Выбрать главу

Иной была принципиальная точка зрения Мейерхольда и тех петербургских театралов, которые группировались вокруг него. Взгляд Мейерхольда на эту постановку в Художественном театре был впоследствии сформулирован в виде полемического ответа Бенуа:

В романе Достоевского, — писал Мейерхольд, — черты очищения и назидательности налицо [т. е. черты средневековой и древнегреческой мистерии], но они вложены в гениальное построение тезы и антитезы, бога и дьявола, Зосимы и Карамазовщины; символ божества и символ дьявола составляют две неразрывных основы романа. На сцене центр тяжести в развитии интриги перенесен на Митю При переделке романа в пьесу исчезла основная триада Достоевского: Зосима, Алеша и Иван в их взаимоотношениях. В таком виде «Братья Карамазовы» являются просто-напросто инсценированной фабулой романа, вернее некоторых глав романа. Такая переделка романа в пьесу кажется нам разве только кощунством, и не только по отношении к Достоевскому, но, если из этого представления устроители хотели сделать мистерию, еще и по отношении к идее подлинной мистерии.

Не только форму инсценировки, но и самую мысль инсценировать «Карамазовых» отрицал в «Аполлоне» Зноско-Боровский. Он считал, что «роман несомненно исковеркан внешне и внутренне. Из него вынули душу и не заменили ее новой. Всю сущность его свели к какой-то внешней связи».

Самый факт столь горячих споров о «Карамазовых» свидетельствовал о важности сделанного Художественным театром шага. Под лозунгом борьбы против штампованных приемов игры за простое, глубокое и правдивое искусство, В. И. Немирович-Данченко утверждал своей постановкой Ф. М. Достоевского тезу театра психологической трагедии против антитезы театра преувеличенных страстей и подчеркнутого гротеска. Обходясь в «Карамазовых» без декораций, характеризуя обстановку только скупыми штрихами на фоне бледно-зеленых сукон, В. И. Немирович-Данченко хотел показать свое равнодушие к проблемам зрелищной композиции. В. М. Волькенштейн в своей книге о К. С. Станиславском рассказывает, как осуждал В. И. Немирович-Данченко постановку комедий Гольдони и Мольера, озабоченный тем, как бы передать на сцене «мысль». Но в одном театр оказался бесспорен: в оценке сил своих актеров. Н. Е. Эфрос называл «Братьев Карамазовых» самым актерским спектаклем Художественного театра.

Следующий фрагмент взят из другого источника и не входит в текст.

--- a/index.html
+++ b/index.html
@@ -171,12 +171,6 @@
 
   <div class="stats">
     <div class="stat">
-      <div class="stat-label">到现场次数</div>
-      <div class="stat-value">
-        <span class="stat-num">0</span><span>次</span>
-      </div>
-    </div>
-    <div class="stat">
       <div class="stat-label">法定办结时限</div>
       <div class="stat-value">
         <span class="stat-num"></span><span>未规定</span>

Леонидов (Митя), Качалов (Иван), Москвин (Снегирев), Воронов (Смердяков) и ряд других исполнителей вынесли на своих плечах все трудности инсценировки и, явившись победителями, заслонили силой своей игры обще-принципиальное значение спектакля.

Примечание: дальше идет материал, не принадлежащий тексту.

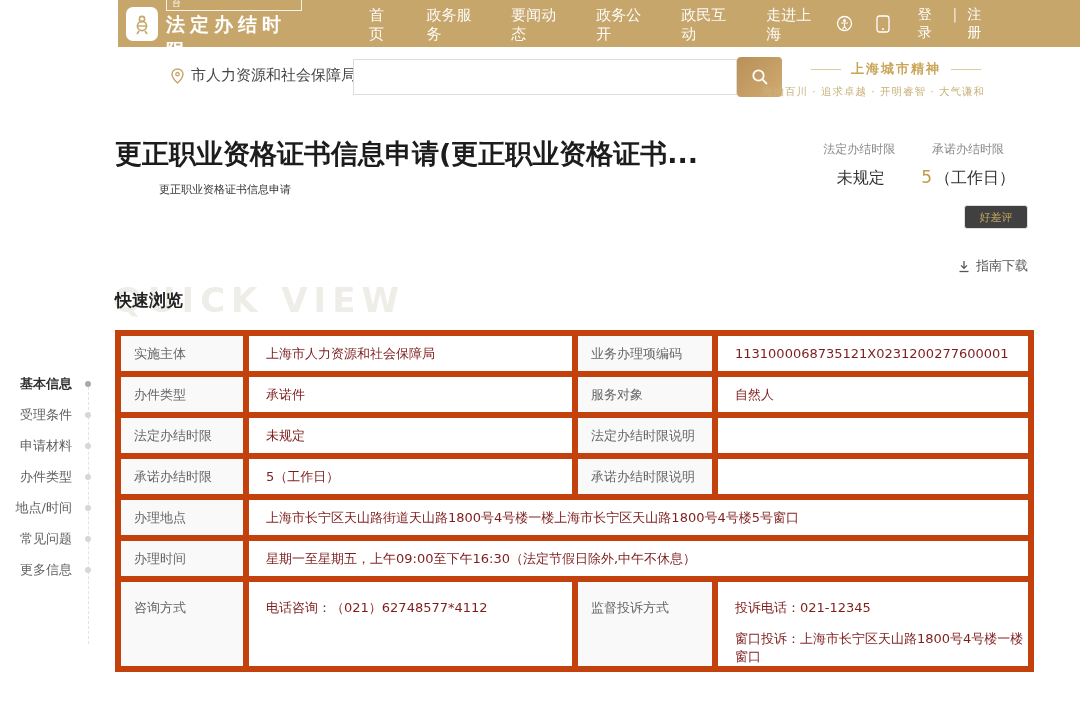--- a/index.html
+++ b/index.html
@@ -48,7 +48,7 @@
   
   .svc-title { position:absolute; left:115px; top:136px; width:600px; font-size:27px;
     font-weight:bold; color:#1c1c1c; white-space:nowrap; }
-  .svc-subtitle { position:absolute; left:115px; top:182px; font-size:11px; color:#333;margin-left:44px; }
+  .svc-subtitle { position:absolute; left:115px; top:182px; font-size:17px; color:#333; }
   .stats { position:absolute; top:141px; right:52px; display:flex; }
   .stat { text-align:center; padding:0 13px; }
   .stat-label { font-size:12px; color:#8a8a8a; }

«Дон-Жуан» и «Братья Карамазовы» были наиболее яркими моментами в первой половине сезона 1910 – 1911. Это были как бы живые олицетворения самой диалектики русской театральной мысли. Естественно, что все остальное отходило на задний план и перед спектаклем мольеровским и перед спектаклем Достоевского. Но все же были театральные работы, заслуживающие внимания.

В том же октябре, когда Мейерхольд показал «Шарф Коломбины», а Немирович «Братьев Карамазовых», в петербургском балете 24‑го октября состоялась премьера фокинских постановок «Египетские ночи», «Шопениана» и «Эвника». Это была демонстрация трех различных стилизаций танцев. Наибольший успех сопровождал строго-классическую «Шопениану», где балетмейстеру удалось сочетать классические танцы с романтической трактовкой самой сценической картины. Сезон 1910 – 1911 был вообще сезоном крайнего увлечения балетом. Балетные спектакли посещались усиленнее других, а парижские триумфы русского балета и работы Фокина заставляли говорить о ренессансе этой отрасли театра. Даже Мейерхольд и тот, как мы видели выше, был причисляем не к режиссерам, а к балетмейстерам.

В русской же драматургии, наоборот, царили настоящие сумерки. В разных театрах шли с успехом и без успеха такие пьесы, как «Смешная история» Трахтенберга, «Распутица» Рышкова, «Светлая личность» Карпова, «Поле брани» Колышко, «Жулик» Потапенко, «Земля» Ковальских, «Пастор Релинг» Свентицкого. Исключительный провал сопровождал у Незлобина премьеру пьесы П. Ярцева «Милое чудо». На пьесе современного русского автора остановился и Художественный театр для второй своей постановки. Это была пьеса Юшкевича «Мизерере», где главными исполнителями явились молодые силы театра и где наибольший успех выпал на долю музыки И. Саца. Из переводных пьес полные сборы в Незлобинском театре делал «Орленок» Ростана.